Costway Portable Self-Cleaning Countertop Ice Maker

This is a great option if you're looking for a funky, fun ice maker for pool parties or casual hangouts. But when it comes to producing actual ice, this machine had one of the smallest water capacities in our test group. It barely held any water and had next to the lowest output in one hour compared to the other picks.

NewAir Compact Bullet Ice Maker

Though this is a large machine, our testers said it made the least amount of ice among all the makers we tested. The fan was loud, and due to the overall size of the machine, it's clear there are more efficient options as alternatives.

LifePlus Portable Countertop Ice Maker

This machine massively underperformed compared to other ice makers of similar size. Though the cubes were clear and evenly shaped, our testers wished the machine formed and dropped ice faster.

Sentern Portable Clear Ice Maker

Although it had a clear viewing window to watch the ice process, this moderately sized ice maker was one of the slowest machines our testers tried. It made one full batch of ice in about an hour, and ice was dispensed in clumps, making it difficult to break into individual pieces.

Costway 2-in-1 Ice Maker Water Dispenser

One of the larger machines we tested, the Costway 2-in-1 Ice Maker Water Dispenser is a solid choice for anyone who doesn't have a fridge with built-in water/ice functionality. Though it's bulky, you'll want to make the room on your counter to get the full benefit of it. However, our testers noted the machine only held eight cups of water, which made it tough to handle everyday use.

NewAir Portable Ice Maker

This was the biggest, bulkiest ice maker we tried, and our testers noted it's not worth the headache when compared to other comparable machines. Though it produced the most ice in one hour (1 pound) and offered a reliable performance during testing, draining the water was messy as it dribbled under the machine and onto the counter. Plus, depending on how your cabinets are laid out, it may be difficult to fully open the top of the machine on your countertop (as was the case for our testers).

Ice Maker
Food & Wine / Russell Kilgore


Q: What makes nugget ice makers so expensive?

A: Though you may be under the impression that turning a few cups of water into clear, perfectly shaped cubes is a simple process, these machines require a significant amount of engineering—which explains why most portable ice makers are well above the $100 price point.
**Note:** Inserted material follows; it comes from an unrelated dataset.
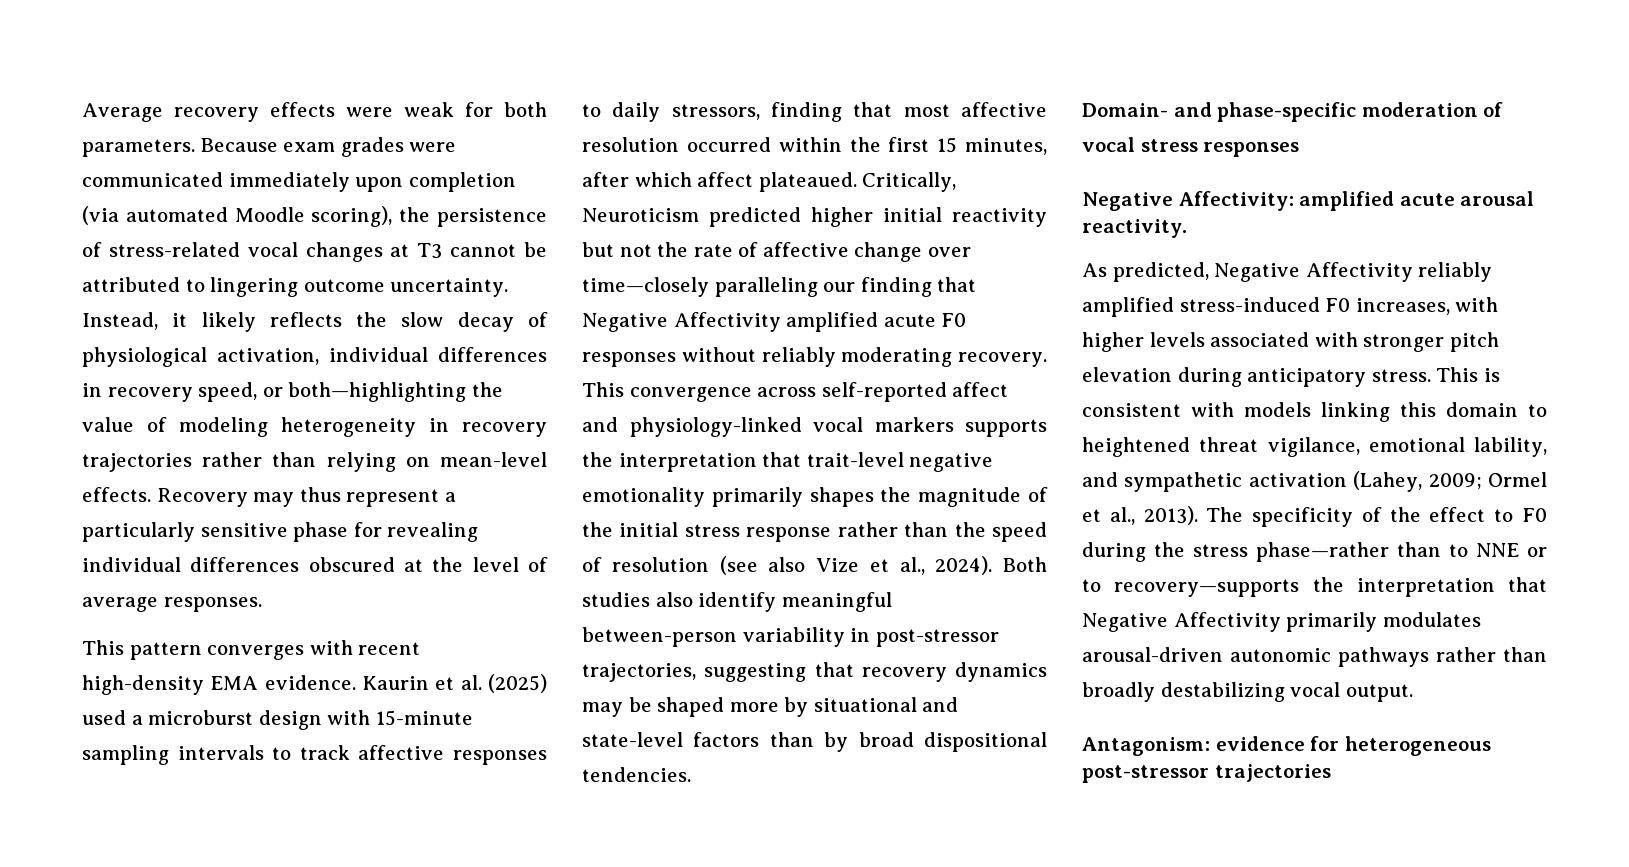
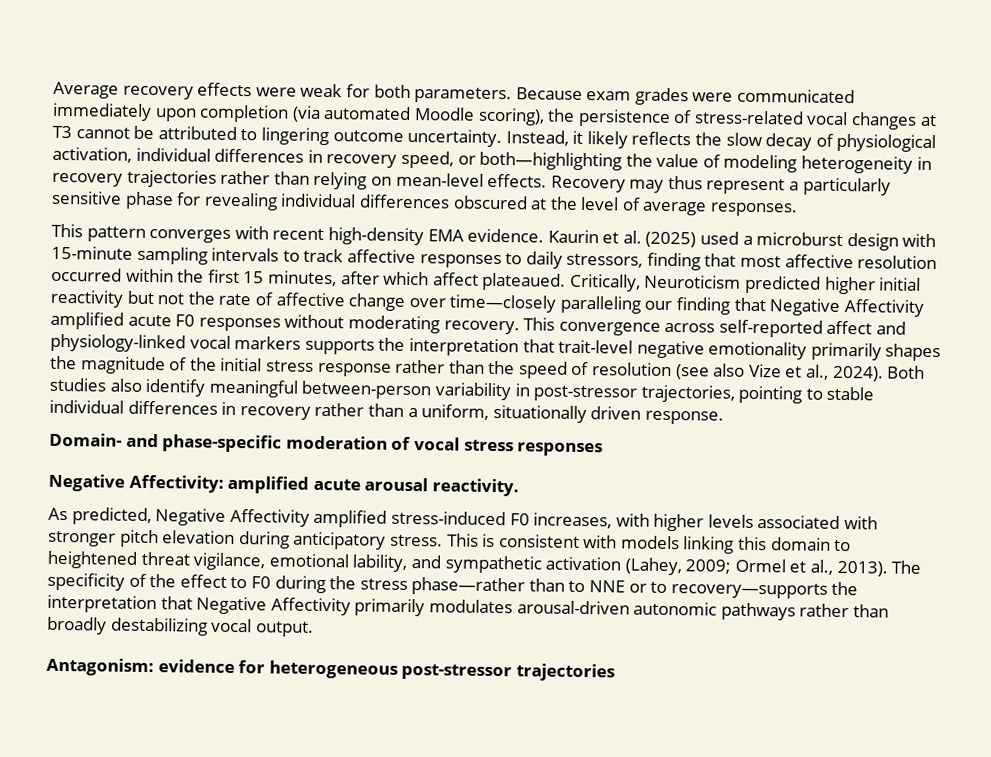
[761,347,836,367] reliably -> (345, 321) none
[704,662,1047,682] [582,697,959,717] [582,732,1047,752] [582,767,691,782] suggesting that recovery dynamics may be shaped more by situational and state-level factors than by broad dispositional tendencies. -> [738,385,875,404] [49,399,724,425] pointing to stable individual differences in recovery rather than a uniform, situationally driven response.
[1418,262,1493,282] reliably -> (310, 517) none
Add in functionalities like self-cleaning, auto shut-off, water filtering, and more, and the price quickly creeps up.

Q: How do ice makers work?

A: On a basic level, ice makers pump the water from the reservoir into a container. Then, freezing-cold metal prongs—filled with refrigerant (the same substance refrigerators and air conditioners use to cool air)—are dipped into the container, creating ice in minutes. After the ice is made, a heat exchanger transitions the prongs from ice-cold to warm, helping the cubes drop into the bucket.

Q: Do all ice makers have filters?

A: A filtering system will result in the best possible ice. Since not all ice makers include filters, we recommend using filtered or bottled water for better taste and better drinks. It'll also keep the machine clean and free of limescale.

Ice Maker
Food & Wine / Russell Kilgore

Our Expertise

Clarissa Buch Zilberman is an acclaimed food writer with nearly a decade of experience. She has written for Food & Wine, Bon Appetit, Travel & Leisure, and more. For this piece, we tested 15 different ice makers to find the best one. Using our culinary and product testing expertise, we assessed different kinds of ice makers—big and small, super-fast and sluggish, splurge-worthy and budget friendly—over the course of several days to determine the best options for restaurant-quality ice at home.